The penny is beginning to drop.

Canada's most ubiquitous coin will play a dwindling part in everyday business beginning today, as Ottawa phases it out to cut costs. The passing of the penny will affect the full spectrum of the nation's economy, from big banks to the corner store – forcing businesses and consumers to change some of their habits.

Some retailers are spending hundreds of thousands of dollars to revamp their cash-register systems to automatically round total cash purchases to the closest nickel and train staff about the changes.

But many smaller shops are far from prepared for the overhaul, and will count on cashiers to calculate the rounding manually, potentially slowing the checkout process.

Ditching the penny will inevitably cause confusion in the coming weeks as retailers adopt an array of different strategies to deal with the move. Discount giant Wal-Mart Canada Corp. will continue to take and give change in pennies until next month, when its systems will start to automatically round out total cash transactions (including tax) to the nearest five cents.

Grocery titan Loblaw Cos. Ltd. will begin this week rounding down cash purchases to the closest nickel. And Sears Canada Inc. is leaving its cashiers to manually figure out the rounding, without current plans to update its systems.

Most major retailers, including Tim Hortons, will round cash transactions to the nearest five-cent increment. But the coffee chain, which still does most of its business in cash, will stop giving out pennies as change this week, although it still will accept them.

"It's one more nuisance to deal with," said Kenric Tyghe, retail analyst at Raymond James Ltd.. "The retailer with the most advanced, flexible systems wins."

Overall, an estimated 22 per cent of merchandising transactions are done in cash, the Retail Council of Canada says. Retailers that deal mostly with smaller purchases, including dollar stores and convenience chains such as Alimentation Couche-Tard Inc., tend to do a higher proportion of their business in cash.

The Royal Canadian Mint stopped producing new pennies in May. After Monday, it will stop shipping them to retailers and banks, saving the federal government about $11-million a year in production costs.

The move was announced nearly a year ago in the federal budget. Still, Canadians are mostly in the dark about the death of the penny, according to a recent poll commissioned by Home Depot Canada.

It found 88 per cent of consumers don't know the penny is being phased out of circulation after Feb. 4 and 41 per cent don't know what retailers are doing to manage the change.

"I think it will be more of a transition for customers" than for retailers, said Calvin McDonald, chief executive officer at Sears Canada.

Ottawa has given retailers some flexibility about how to calculate transactions. Home Depot, for example, will round down to the nearest nickel for its sales and round up for returns.
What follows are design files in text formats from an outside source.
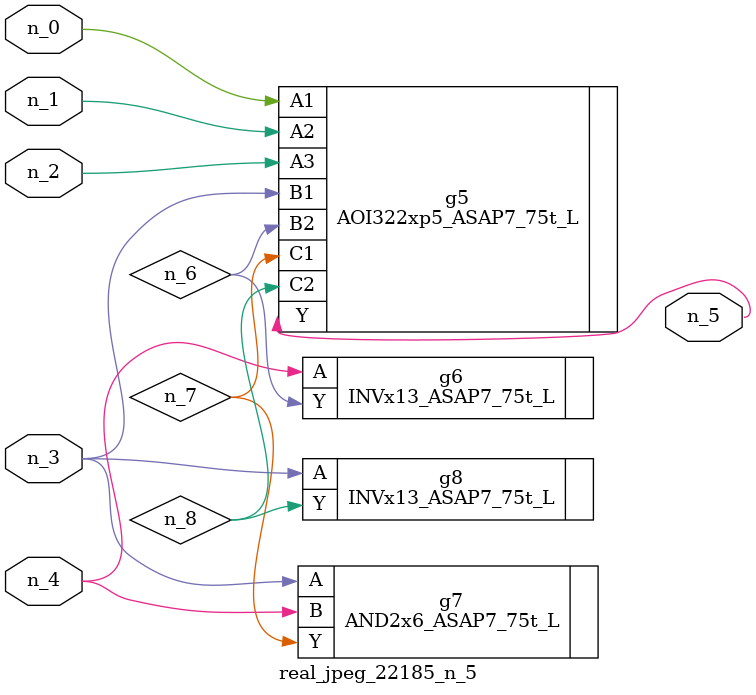
<source format=v>
module real_jpeg_22185_n_5 (n_4, n_0, n_1, n_2, n_3, n_5);

input n_4;
input n_0;
input n_1;
input n_2;
input n_3;

output n_5;

wire n_8;
wire n_6;
wire n_7;

AOI322xp5_ASAP7_75t_L g5 ( 
.A1(n_0),
.A2(n_1),
.A3(n_2),
.B1(n_3),
.B2(n_6),
.C1(n_7),
.C2(n_8),
.Y(n_5)
);

AND2x6_ASAP7_75t_L g7 ( 
.A(n_3),
.B(n_4),
.Y(n_7)
);

INVx13_ASAP7_75t_L g8 ( 
.A(n_3),
.Y(n_8)
);

INVx13_ASAP7_75t_L g6 ( 
.A(n_4),
.Y(n_6)
);


endmodule
</source>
Most retailers, however, are following the federal government guidelines and rounding to the closest five cents.

"If retailers all go a different route, it could get complicated for the customer," said Jim Thompson, chief operations officer at Wal-Mart Canada. "That's why we adopted the government's rounding."

Wal-Mart is moving to rejig its cash register systems to ensure that the changeover during March and April will be smooth, he said.

"I can't afford the slowdown at the checkouts of having people sitting there with a calculator trying to figure it out," Mr. Thompson said. Thirty-eight per cent of its transactions are in cash.

Most merchants – 66.8 per cent – won't spend the money to change their registers and will just do the rounding manually, a retail council survey found.

Research in countries such as Australia and New Zealand that have eliminated single-unit coins has found rounding tends to even out wins and losses, according to a 2010 report of the Senate finance committee that studied the impact of dropping the penny.

In the long term, businesses will enjoy savings, including staff having to do less counting, wrapping and depositing of coins, it found. Even so, "there certainly will be more costs than there will be savings," said Diane Brisebois, president of the Retail Council of Canada.